Supplied data Block Start
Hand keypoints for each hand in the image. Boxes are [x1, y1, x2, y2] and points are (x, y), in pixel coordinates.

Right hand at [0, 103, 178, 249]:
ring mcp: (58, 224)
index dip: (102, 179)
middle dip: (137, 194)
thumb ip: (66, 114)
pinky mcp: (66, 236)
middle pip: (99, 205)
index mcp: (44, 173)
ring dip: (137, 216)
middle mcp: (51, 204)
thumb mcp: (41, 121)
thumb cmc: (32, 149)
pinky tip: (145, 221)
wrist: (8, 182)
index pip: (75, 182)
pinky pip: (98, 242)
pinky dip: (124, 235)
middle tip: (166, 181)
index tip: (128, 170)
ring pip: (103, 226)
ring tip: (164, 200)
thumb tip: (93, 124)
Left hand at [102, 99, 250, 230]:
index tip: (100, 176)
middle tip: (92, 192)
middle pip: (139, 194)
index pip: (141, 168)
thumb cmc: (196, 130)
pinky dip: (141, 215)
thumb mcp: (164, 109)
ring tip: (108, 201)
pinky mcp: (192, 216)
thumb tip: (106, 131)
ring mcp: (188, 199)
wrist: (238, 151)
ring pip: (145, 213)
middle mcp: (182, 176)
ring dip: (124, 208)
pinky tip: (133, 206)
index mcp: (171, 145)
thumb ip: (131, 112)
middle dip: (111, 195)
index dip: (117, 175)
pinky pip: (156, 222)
Supplied data Block End
Supplied data Block Start
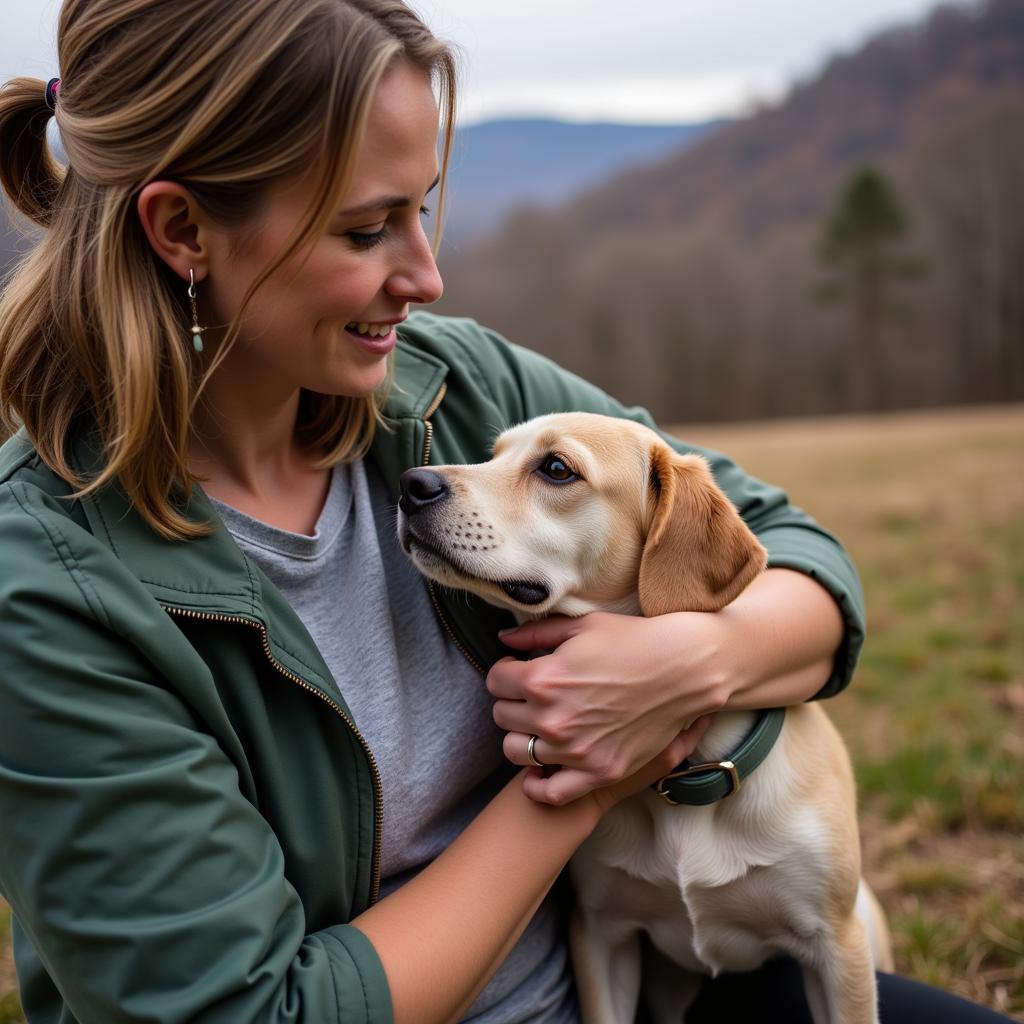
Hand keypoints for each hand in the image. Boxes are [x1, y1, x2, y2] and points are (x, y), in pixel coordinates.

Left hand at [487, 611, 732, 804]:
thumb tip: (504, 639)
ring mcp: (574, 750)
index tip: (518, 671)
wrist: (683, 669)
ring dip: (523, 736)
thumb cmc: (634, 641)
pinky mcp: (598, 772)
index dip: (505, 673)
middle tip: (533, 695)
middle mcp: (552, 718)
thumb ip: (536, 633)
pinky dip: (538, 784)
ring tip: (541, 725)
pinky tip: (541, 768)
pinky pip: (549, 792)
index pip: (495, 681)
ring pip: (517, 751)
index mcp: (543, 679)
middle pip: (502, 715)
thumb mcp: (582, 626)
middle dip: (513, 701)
Supplied data Block End
Supplied data Block Start
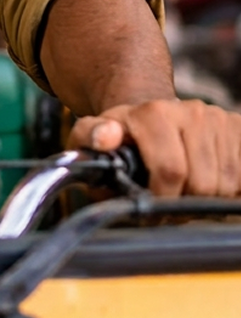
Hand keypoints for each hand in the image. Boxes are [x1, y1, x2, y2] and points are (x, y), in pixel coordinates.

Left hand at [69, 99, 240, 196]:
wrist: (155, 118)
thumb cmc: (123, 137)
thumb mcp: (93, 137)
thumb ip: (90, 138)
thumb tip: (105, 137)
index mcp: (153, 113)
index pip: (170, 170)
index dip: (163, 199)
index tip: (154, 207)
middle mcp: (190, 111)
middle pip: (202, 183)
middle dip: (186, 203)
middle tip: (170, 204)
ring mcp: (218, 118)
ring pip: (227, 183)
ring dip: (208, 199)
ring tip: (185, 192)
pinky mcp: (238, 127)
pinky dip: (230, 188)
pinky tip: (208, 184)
Supplied data Block End
| Task directions |
There is a run of lines above from the one with "ring tip: (164, 200)" to the one with "index dip: (117, 175)"; print exactly that run, both ends included, and nothing else.

| Finished task |
ring tip: (164, 200)
thumb tip: (93, 124)
Left hand at [102, 99, 250, 230]:
index tip: (100, 176)
middle tip: (92, 192)
middle pip: (139, 194)
index pip: (141, 168)
thumb cmc: (196, 130)
pinky dip: (141, 215)
thumb mcp: (164, 109)
ring tip: (108, 201)
pinky mcp: (192, 216)
thumb tip: (106, 131)
ring mcp: (188, 199)
wrist: (238, 151)
ring pip: (145, 213)
middle mcp: (182, 176)
ring dip: (124, 208)
pinky tip: (133, 206)
index mcp: (171, 145)
thumb ip: (131, 112)
middle dip: (111, 195)
index dip: (117, 175)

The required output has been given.